All Four Candidates Are Out of Touch
Is it too late to draft Peter Meade?
Of the five Democrats on the stage at the Kennedy Library last night, the one who struck me as most senatorial was the moderator. Unlike the candidates, only Meade seemed consistently willing to acknowledge that the job of a senator often involves making difficult trade-offs.
Meade asked, for example, what the candidates would do if a future round of military base closings forced a choice between saving Hanscom Air Force Base or the Army’s Natick Labs. Mike Capuano’s answer: You don’t make that choice. Alan Khazei: We don’t have to trade Hanscom for Natick. Steve Pagliuca: Our congressional delegation won’t let it happen. Martha Coakley: Massachusetts needs both and so does the country. Four profiles in courage - not.
On a day when Gallup reported that 40 percent of Americans call themselves conservative and 36 percent moderate, last night’s debate featured four candidates so liberal that they were often to the left of President Obama.

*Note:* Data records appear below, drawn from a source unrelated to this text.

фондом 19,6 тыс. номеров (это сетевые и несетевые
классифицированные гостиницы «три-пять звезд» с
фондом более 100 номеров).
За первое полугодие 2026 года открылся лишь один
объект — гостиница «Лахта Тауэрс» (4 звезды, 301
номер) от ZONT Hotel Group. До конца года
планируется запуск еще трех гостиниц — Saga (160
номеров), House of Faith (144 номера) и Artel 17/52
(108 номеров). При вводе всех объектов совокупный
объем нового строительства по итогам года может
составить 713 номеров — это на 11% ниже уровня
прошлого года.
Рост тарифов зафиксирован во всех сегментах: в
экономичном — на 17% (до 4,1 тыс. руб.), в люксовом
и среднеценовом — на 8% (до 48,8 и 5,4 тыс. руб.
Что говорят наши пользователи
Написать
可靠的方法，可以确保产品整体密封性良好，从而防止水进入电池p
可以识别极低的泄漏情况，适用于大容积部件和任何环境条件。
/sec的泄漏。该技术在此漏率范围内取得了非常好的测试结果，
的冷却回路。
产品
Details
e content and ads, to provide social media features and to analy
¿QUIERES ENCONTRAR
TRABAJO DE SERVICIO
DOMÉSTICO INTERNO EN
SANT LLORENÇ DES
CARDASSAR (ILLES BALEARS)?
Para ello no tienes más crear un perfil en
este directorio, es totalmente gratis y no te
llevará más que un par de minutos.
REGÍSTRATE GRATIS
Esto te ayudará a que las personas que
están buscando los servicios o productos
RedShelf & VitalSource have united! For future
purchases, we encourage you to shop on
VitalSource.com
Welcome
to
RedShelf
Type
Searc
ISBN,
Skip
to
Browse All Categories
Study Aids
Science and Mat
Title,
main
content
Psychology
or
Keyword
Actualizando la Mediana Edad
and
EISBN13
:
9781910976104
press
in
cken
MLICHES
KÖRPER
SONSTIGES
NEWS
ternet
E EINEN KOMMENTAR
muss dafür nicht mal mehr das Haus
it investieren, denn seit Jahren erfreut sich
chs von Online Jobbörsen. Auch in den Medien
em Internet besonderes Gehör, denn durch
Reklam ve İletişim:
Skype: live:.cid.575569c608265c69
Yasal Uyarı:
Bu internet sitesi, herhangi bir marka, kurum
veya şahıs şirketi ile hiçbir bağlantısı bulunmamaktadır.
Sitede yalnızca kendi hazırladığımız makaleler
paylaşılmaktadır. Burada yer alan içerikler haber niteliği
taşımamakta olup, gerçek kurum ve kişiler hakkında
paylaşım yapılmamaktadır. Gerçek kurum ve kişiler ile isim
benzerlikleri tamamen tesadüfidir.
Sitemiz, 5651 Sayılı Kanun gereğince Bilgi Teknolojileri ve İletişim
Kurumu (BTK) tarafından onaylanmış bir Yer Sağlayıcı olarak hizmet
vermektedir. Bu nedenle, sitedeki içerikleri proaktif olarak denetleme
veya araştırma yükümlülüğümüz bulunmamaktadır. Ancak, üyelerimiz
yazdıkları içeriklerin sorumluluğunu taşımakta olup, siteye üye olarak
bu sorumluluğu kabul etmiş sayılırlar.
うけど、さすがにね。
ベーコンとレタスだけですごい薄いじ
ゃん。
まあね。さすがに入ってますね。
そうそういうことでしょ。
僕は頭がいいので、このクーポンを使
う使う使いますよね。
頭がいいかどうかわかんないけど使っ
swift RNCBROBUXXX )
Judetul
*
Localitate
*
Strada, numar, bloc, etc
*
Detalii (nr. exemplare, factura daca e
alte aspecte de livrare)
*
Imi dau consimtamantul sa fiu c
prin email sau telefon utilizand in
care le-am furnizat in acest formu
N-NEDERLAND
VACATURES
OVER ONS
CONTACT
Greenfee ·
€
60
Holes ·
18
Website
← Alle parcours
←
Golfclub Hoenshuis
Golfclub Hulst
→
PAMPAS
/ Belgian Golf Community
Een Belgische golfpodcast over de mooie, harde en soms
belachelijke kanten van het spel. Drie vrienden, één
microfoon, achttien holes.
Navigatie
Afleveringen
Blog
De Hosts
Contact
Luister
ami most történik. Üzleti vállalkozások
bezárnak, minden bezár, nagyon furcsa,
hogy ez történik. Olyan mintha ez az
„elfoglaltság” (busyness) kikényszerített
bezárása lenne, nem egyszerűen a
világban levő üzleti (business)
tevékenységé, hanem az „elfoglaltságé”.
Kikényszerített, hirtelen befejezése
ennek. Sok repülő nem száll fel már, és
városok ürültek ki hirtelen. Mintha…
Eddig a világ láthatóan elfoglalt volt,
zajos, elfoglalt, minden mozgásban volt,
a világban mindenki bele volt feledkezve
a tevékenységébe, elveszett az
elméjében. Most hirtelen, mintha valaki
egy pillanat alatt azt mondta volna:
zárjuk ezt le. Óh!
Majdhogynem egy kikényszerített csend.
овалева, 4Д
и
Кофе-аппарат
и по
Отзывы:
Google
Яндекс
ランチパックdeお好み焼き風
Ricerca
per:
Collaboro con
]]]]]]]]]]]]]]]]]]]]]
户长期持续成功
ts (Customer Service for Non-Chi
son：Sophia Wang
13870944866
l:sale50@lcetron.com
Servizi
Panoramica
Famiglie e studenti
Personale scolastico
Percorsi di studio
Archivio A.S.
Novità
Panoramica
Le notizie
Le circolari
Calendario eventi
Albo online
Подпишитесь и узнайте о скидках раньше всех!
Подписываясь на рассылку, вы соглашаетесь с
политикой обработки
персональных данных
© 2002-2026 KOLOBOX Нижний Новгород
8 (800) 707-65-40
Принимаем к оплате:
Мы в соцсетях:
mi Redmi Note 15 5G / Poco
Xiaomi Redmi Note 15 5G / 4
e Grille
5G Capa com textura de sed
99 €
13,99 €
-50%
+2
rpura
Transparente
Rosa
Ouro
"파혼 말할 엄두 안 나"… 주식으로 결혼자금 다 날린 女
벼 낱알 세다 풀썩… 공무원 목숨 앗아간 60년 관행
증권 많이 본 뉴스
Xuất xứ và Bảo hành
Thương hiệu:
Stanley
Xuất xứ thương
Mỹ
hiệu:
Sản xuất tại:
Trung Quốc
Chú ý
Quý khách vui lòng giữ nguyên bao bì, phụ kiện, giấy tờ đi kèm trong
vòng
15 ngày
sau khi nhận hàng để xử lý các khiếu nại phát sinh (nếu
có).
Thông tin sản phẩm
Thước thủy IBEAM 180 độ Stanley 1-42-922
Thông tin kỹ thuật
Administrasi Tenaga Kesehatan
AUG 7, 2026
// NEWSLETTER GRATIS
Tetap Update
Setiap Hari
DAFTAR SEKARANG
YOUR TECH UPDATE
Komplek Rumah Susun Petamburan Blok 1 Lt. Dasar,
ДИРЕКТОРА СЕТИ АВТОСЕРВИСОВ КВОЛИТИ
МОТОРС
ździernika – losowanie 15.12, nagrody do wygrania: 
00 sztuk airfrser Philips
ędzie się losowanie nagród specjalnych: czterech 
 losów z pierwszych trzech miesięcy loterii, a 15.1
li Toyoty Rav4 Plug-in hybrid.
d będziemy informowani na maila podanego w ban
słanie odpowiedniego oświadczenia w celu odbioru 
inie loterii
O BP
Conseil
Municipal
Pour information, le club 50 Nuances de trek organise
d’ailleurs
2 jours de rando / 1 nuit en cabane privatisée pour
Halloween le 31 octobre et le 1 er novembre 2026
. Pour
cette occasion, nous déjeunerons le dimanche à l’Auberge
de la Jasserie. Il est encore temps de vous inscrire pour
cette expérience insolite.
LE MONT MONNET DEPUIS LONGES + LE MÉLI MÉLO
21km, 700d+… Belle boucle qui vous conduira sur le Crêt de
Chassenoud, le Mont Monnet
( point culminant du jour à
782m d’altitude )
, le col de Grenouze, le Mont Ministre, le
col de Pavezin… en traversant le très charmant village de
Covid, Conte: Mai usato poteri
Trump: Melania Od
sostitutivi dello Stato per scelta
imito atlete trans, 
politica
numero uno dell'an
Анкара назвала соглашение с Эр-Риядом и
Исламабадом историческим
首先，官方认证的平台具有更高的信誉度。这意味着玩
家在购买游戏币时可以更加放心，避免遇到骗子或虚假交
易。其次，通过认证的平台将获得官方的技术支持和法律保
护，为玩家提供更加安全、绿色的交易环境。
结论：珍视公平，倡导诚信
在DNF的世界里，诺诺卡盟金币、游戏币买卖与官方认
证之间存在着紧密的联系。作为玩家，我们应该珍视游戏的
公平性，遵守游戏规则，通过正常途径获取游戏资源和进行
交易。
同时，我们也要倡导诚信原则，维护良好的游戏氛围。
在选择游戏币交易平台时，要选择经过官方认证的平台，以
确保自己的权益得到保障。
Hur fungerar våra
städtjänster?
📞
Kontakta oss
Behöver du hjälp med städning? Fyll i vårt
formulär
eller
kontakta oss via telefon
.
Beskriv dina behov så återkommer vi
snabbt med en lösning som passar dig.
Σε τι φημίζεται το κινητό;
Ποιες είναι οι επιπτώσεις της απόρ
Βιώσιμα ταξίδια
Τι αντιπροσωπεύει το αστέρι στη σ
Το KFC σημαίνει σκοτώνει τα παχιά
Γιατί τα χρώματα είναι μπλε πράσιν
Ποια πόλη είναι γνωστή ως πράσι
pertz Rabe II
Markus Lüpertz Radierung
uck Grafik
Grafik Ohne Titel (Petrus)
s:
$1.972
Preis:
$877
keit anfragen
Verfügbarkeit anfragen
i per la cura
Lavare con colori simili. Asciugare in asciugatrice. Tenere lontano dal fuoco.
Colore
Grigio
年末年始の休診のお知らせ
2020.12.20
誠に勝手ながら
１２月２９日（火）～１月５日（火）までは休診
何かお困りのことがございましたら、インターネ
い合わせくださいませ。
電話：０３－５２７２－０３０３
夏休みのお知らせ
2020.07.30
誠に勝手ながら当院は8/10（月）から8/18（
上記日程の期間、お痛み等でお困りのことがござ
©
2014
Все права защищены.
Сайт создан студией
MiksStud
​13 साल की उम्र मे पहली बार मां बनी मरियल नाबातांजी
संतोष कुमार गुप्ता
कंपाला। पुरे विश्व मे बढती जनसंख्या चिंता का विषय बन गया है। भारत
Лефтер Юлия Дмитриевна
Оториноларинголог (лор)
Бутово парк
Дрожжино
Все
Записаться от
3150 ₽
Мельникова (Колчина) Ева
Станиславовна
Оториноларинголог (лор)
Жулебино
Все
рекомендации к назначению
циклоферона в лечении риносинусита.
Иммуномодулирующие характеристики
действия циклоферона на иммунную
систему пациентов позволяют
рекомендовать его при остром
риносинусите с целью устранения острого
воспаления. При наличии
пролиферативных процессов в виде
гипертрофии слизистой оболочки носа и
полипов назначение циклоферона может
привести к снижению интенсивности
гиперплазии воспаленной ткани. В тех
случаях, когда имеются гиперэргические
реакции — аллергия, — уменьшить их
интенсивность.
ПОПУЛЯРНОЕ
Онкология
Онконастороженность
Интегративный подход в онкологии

The president says that the war in Afghanistan is a “war of necessity … a war worth fighting,” yet all four would-be senators oppose the troop surge that could win that war. The White House says a public option for health insurance is not essential for health care legislation, but the four Democrats in last night’s debate insisted that reform is unthinkable without it. Obama’s top economic adviser throws cold water on the idea that fiscal “stimulus” spending has much more to contribute to economic growth, but that didn’t stop the candidates last night from supporting yet another round of such spending.
For unreconstructed Massachusetts liberals, last night’s debate offered an embarrassment of riches. For the rest of us: not so much.